Und schon bald stellt sich heraus, dass Paulus die christliche Lehre mit seinen römischen Vorstellungen vermischt (siehe dazu die weiteren Ausführungen, z. B. hier). Deshalb kommt es dort, wo er bei seinen Reisen bereits urchristliche Gruppen vorfindet, zu Unstimmigkeiten und Konflikten (siehe unten). Paulus lässt sich jedoch nichts sagen und sich nicht korrigieren. Im Gegenteil: Als es erst nach 14 Jahren (!) zu ersten offiziellen Gesprächen mit den Hauptverantwortlichen der urchristlichen Bewegung kommt, weist Paulus seinerseits Petrus heftig zurecht und "widerstand ihm ins Angesicht", wie er es laut Bibel selber schreibt (Galaterbrief 2). Der Streit mit Petrus, den Paulus offen der Heuchelei bezichtigt, entzündet sich an den jüdischen Wurzeln des Urchristentums und unter anderem auch an der Frage nach dem urchristlichen Mahl (Näheres dazu im Teil 2). Doch die Unterschiede zwischen Paulus einerseits und den "Aposteln" (den von Jesus selbst eingesetzten Hauptverantwortlichen für sein Werk) und Jesus von Nazareth andererseits sind noch viel weit reichender ...
Kein Interesse an Jesus
Während die Apostel noch von Jesus direkt belehrt und geschult wurden, kannte Paulus Jesus nicht. Stattdessen hatte er ausgerechnet die pharisäische Schulung der Gegner des Mannes aus Nazareth genossen. Doch anstatt sich so viel wie möglich von Jesus berichten zu lassen und sich so weit wie möglich an ihm als Vorbild zu orientieren, erklärt Paulus sein Defizit einfach als belanglos. Und er schreibt selbstbewusst: "Auch wenn wir Christus gekannt haben nach dem Fleisch [auf die anderen Apostel bezogen], so kennen wir ihn doch jetzt so nicht mehr" (2. Korintherbrief 5, 16). Dieser Satz wäre gar nicht unbedingt falsch, wenn das von Paulus so genannte heutige "Kennen" von Christus mit dem übereinstimmt, was Jesus von Nazareth einst als Mensch seinen Zeitgenossen gelehrt und ihnen vorgelebt hatte. Doch woher will Paulus wissen, ob der "Christus" aus seiner Vision und in seiner Vorstellung mit dem Christus übereinstimmt, der in Jesus von Nazareth unter den Menschen lebte? Paulus kannte ihn ja gar nicht als Mensch, und er hätte als ein wahrer Nachfolger von Jesus alles daran setzen müssen, so viel wie nur irgendwie möglich von ihm und seiner Zeit auf der Erde zu seiner eigenen Orientierung in Erfahrung zu bringen: Was hat Jesus in dieser Situation gesagt? Wie hat er hier reagiert? Gibt es von ihm eine Aussage zu dieser Problematik? Usw. usf. Doch das tat er offenbar nicht. Und so wirft ihm der Philosoph Friedrich Nietzsche auch mit gutem Grund vor, Jesus, der Christus, scheine bei ihm nur mehr "ein bloßes Motiv" zu sein, eine "metaphysische Figur, der man alles unterschieben konnte".

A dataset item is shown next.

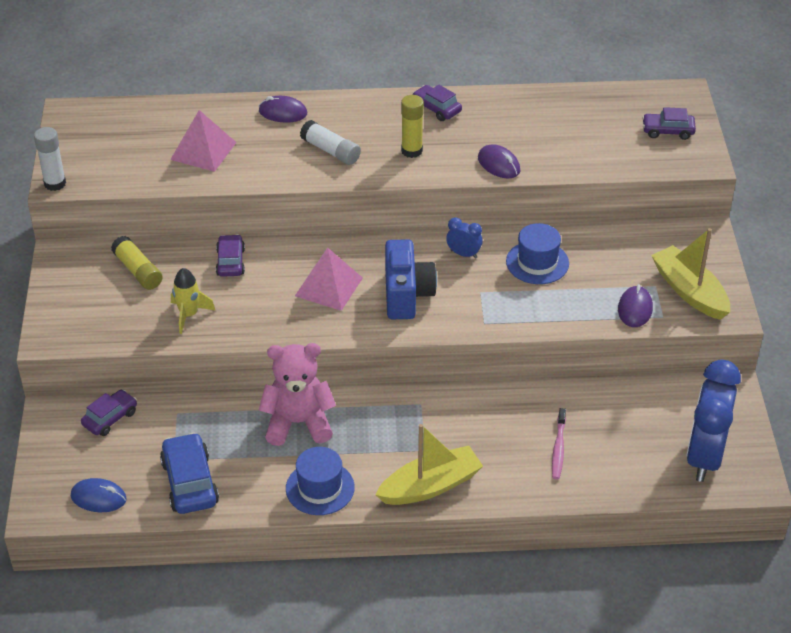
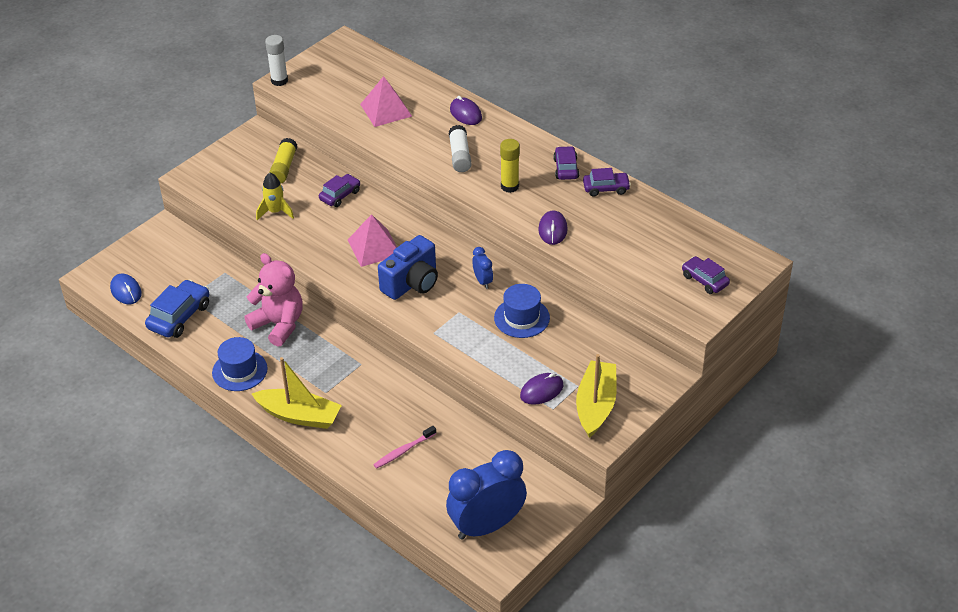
camera: 45 degrees right, 0 degrees up
purple car [81,390,137,436] -> purple car moved to [583,168,631,196]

Und in der Tat: Anstatt zu fragen, was Jesus gelehrt hat, deutet Paulus das Leben von Jesus vor allem nach dem Muster heidnischer Mysterienreligionen und des Kaiserkults, wo von sterbenden und wieder auferstehenden Göttern die Rede ist, an denen der Gläubige durch Identifikation bzw. durch magische Übungen Anteil haben könne. Gleichermaßen knüpft er an den jüdischen Opferkult an und interpretiert ihn neu: Während strenggläubige Juden durch Tieropfer einen angeblichen Zorn Gottes besänftigen wollen, erklärt Paulus kurzerhand, dass das Blut, das Jesus bei seiner Hinrichtung vergossen hatte, bei Gott angeblich ein für alle mal sühnende Wirkung hätte (Römerbrief 3, 25), so dass es keiner Tieropfer mehr bedürfe.
Die Umdeutung
Zwar war auch Jesus ein Gegner der Tieropfer. Doch im Unterschied zu Paulus hatte er einen Gott verkündet, der überhaupt kein "Sühnopfer" benötigt und nie ein solches Opfer benötigt hatte. (2) Stattdessen wünscht der Gott, den Jesus verkündet, dass alle Seine Kinder Ihm ihr Herz öffnen, Schritt für Schritt ihr Ego "opfern" und für ihren Nächsten da sind. Paulus hingegen kehrt wieder zurück zu den alten vorchristlichen Gottesvorstellungen der Menschen (Gotteszorn, Sühnopfer) und deutet diese nur auf Christus hin um. Der Höhepunkt seiner Umdeutung besteht schließlich darin, dass man durch den bloßen Glauben an ein solches Sühnopfer "gerecht" werden könne - also "ohne Verdienst", d. h. ohne das rechte Tun. Dies ist eine wesentliche Botschaft des Paulus, und es war eine angenehme Botschaft für das Volk, weil auf diese Weise eine hohe Ethik und Moral zwar wünschenswert, aber letztlich entbehrlich war. Mit dem unbequemen Jesus von Nazareth hatte das jedoch nichts mehr zu tun. Denn Jesus lehrte das Halten der Zehn Gebote und der Bergpredigt, und er sagte immer wieder: "Tu das, so wirst du leben" (Lukas 10, 27). Oder: In das Reich Gottes kommen, "die den Willen tun meines Vaters im Himmel" (Matthäus 7, 21). Oder: Wer seine Rede "tut", "der gleicht einem klugen Mann" (Matthäus 7, 24). Oder: "Alles nun, was ihr wollt, dass euch die Leute tun sollen, das tut ihr ihnen auch! Das ist das Gesetz und die Propheten" (Matthäus 7, 12). Oder: Was ihr getan habt einem von diesen meinen geringsten Brüdern, das hat ihr mir getan (Matthäus 25, 40; siehe auch V. 25). Und vieles mehr. Paulus spricht dagegen vom "Glauben", der einen Menschen "gerecht" mache (vor allem im Römerbrief, Kapitel 3 und 4).